The web-based platform


Now, in this section, things are going to deteriorate for the broker as the withdrawal conditions and the fees imposed are just unacceptable. To start with, the minimum deposit is €250 or almost 3 times more than the industry standard of $100. At the same time, though, many brokers ask for as little as $5 to let clients trade with real money, so it’s worth finding a better option- there are many legit companies on the market.

The funding methods accepted are Credit/Debit cards, Wire Transfers and numerous e-wallets depending on the client’s country of residence, but generally include Euteller, GiroPay, iDeal, Przelewy24, Sofort etc.

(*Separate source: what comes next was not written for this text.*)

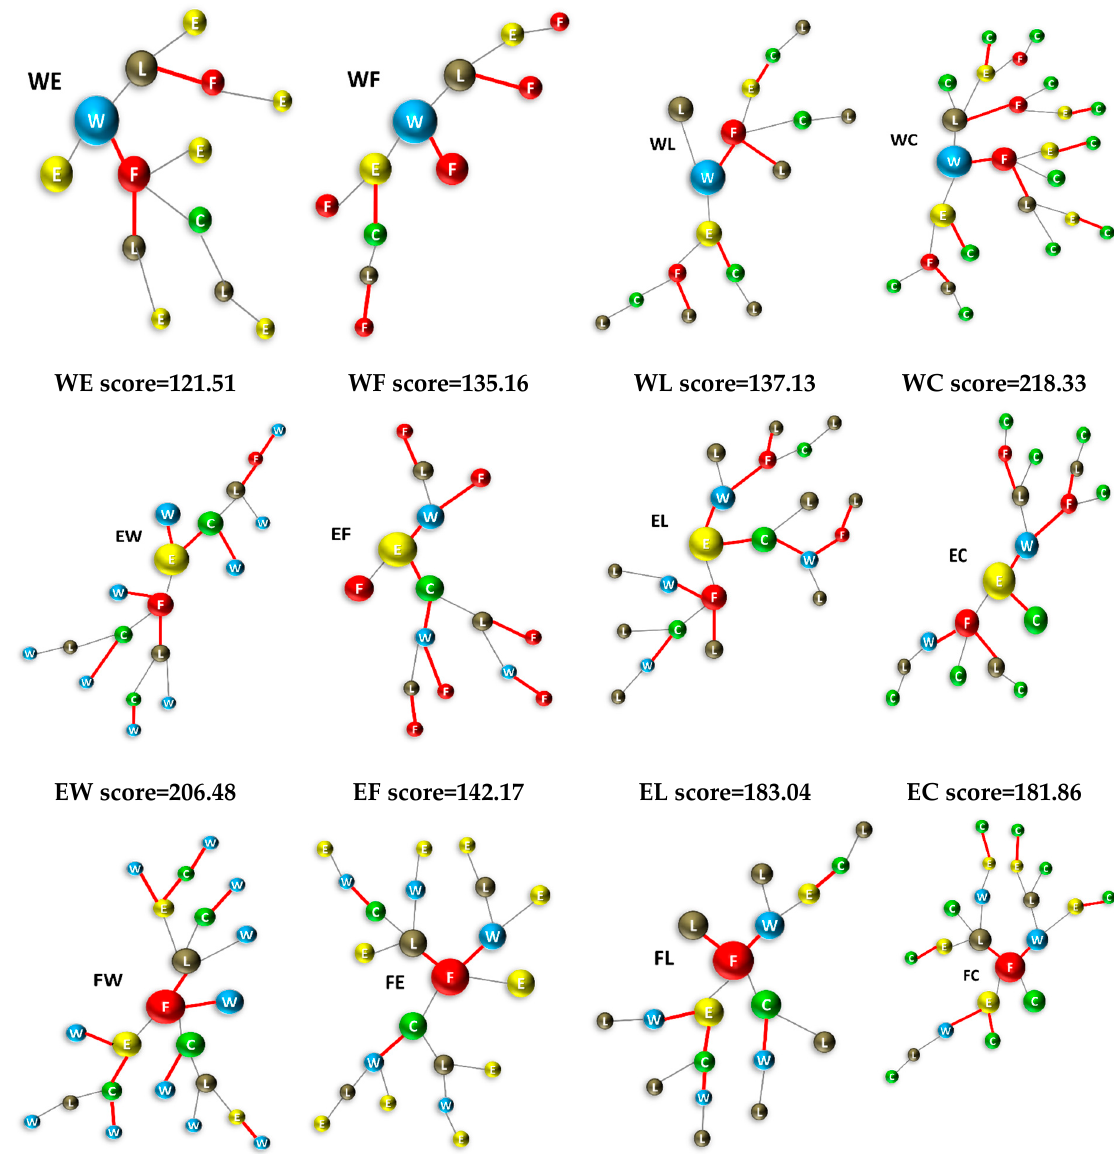
Table 1: When an interlinkage is “strong”, it is shown as a red line; when it is weak, it is shown as a black line and when it is “negligible”, the whole branch is eliminated. We see that some trees are simpler than others; e.g., CL is a simple tree with relatively few nodes and paths, while WC and FW are quite complex with multiple nodes, links and interactions. The heuristic is applied to all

As already mentioned, the withdrawal conditions are unbearable. There is no minimum amount required for most of the methods used, except for the Wire Transfers- no less than €100/$120 per transaction. However, the fees imposed are hefty.

First of all, every Basic account is entitled only to one free withdrawal, with the rest being charged 3.5% for Credit/Debit cards and $30 flat for Wire Transfers. Well, the brokerage claims that banks charge the transactions, but that’s seemingly a misleading statement. We know a plethora of companies that charge no fees whatsoever, while the bank takes a few dollars for the transfer. LiquidityX’s charges are irrationally big.

However, the inactivity fees are even worse. As you can see from the screenshot below, an account becomes dormant after one month only and will be charged €80 per month, which is totally unacceptable. So, if you don’t trade for a year, you should pay fees in excess of 1000 dollars to the company just to handle your funds. Too much! In contrast, most of the regulated brokers let at least 6 months pass and take 5 to 10 dollars for inactivity. We advise against depositing with LiquidityX merely because of the adverse inactivity fees.

The unbearable dormancy fees
The withdrawal fees


Overall, LiquidityX is duly licensed and regulated, but its services are unreasonably expensive, so we can’t recommend it or give it a higher rate. It’s newly created, and that partly explains why it charges so much, but the brokerage certainly will remain non-competitive if it fails to shrink the trading costs down.